A fantastic atmospheric image of the conditions when the wind does pick up on the sea ice
Courtesy of MOSAiC

As you know I’ve been keeping an eye on the MOSAiC expedition that left bound for the North Pole in September. They are currently at around 87° north, but what’s surprised me about the hourly weather observations data that I’ve been collecting as they edge ever closer to the North Pole is the strength of the wind – it’s hardly ever stopped blowing since they got there at the end of September and at the moment the mean for the whole of the last four months is 14.1 knots. The wind rarely if ever falls light or calm, and if it does that’s when temperatures plummet. At a quick glance at the hourly mean speeds I notice that the highest reported was 42 knots on the 16th of November. Unfortunately they don’t report the hourly maximum gusts up there, but I wonder if that might not be that much higher than the ten minute mean.

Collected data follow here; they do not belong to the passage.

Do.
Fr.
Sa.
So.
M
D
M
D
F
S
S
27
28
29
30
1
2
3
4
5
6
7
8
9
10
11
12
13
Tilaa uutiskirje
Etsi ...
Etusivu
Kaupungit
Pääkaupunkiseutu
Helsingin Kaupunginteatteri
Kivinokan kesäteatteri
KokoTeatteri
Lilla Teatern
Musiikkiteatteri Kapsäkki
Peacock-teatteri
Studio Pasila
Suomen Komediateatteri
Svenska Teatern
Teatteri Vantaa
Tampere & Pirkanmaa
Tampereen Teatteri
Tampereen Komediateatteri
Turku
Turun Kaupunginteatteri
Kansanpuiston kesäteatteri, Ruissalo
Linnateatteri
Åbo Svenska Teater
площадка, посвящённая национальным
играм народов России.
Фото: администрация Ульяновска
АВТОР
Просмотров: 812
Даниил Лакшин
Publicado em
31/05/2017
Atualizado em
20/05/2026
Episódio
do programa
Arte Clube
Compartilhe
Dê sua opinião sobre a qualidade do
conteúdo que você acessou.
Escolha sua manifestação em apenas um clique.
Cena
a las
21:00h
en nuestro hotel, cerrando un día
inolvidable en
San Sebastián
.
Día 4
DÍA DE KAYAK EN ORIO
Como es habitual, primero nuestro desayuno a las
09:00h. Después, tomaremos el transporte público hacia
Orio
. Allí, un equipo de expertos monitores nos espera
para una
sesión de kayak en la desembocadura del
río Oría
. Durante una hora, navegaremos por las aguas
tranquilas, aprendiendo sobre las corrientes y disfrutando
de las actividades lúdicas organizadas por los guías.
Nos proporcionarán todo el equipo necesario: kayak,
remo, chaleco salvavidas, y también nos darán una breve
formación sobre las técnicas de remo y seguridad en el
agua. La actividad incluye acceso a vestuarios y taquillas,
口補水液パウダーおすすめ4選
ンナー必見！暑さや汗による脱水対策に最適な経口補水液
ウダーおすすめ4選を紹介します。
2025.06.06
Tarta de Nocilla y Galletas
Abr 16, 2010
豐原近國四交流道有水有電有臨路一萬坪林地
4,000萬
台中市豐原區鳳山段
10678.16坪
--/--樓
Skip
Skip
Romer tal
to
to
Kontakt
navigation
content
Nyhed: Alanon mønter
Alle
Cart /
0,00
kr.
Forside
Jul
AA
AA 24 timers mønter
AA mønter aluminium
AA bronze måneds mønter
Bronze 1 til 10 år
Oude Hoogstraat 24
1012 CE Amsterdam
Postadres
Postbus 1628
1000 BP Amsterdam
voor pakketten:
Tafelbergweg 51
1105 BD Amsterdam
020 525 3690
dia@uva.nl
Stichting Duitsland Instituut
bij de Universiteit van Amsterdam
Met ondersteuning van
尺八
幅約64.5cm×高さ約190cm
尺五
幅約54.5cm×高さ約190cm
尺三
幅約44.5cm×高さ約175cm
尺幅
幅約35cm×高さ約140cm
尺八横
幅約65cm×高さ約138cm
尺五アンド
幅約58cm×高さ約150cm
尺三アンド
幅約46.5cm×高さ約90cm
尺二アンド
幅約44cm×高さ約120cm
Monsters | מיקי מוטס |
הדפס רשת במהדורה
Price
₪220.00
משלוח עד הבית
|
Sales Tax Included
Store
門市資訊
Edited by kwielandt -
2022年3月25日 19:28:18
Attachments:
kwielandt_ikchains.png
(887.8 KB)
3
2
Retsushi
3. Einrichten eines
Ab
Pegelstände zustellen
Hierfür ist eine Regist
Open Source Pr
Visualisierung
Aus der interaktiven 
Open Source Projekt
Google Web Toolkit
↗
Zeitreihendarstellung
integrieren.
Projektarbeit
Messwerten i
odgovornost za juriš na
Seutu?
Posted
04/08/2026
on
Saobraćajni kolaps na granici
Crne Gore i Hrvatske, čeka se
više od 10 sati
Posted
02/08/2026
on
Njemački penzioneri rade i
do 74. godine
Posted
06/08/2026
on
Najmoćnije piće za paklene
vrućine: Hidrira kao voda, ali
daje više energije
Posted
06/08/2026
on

Temperatures have been generally in the range -16 to -32°C during their time up there. The lowest temperature that I’ve noticed from the Polarstern was -34.2°C on the 31st of December, and even then there were 11 knots of wind blowing. Pressure was quite high till just before Christmas (~1028 hPa) but has dropped steadily since then, and is now around 1004 hPa. I wonder if they’ll be any sudden incursion of mild air from the south as has happened in previous years?

There seems to have been a more definite southwesterly drift in recent days of the Polarstern, if things go on like this the ship may slip a little south of the North Pole itself.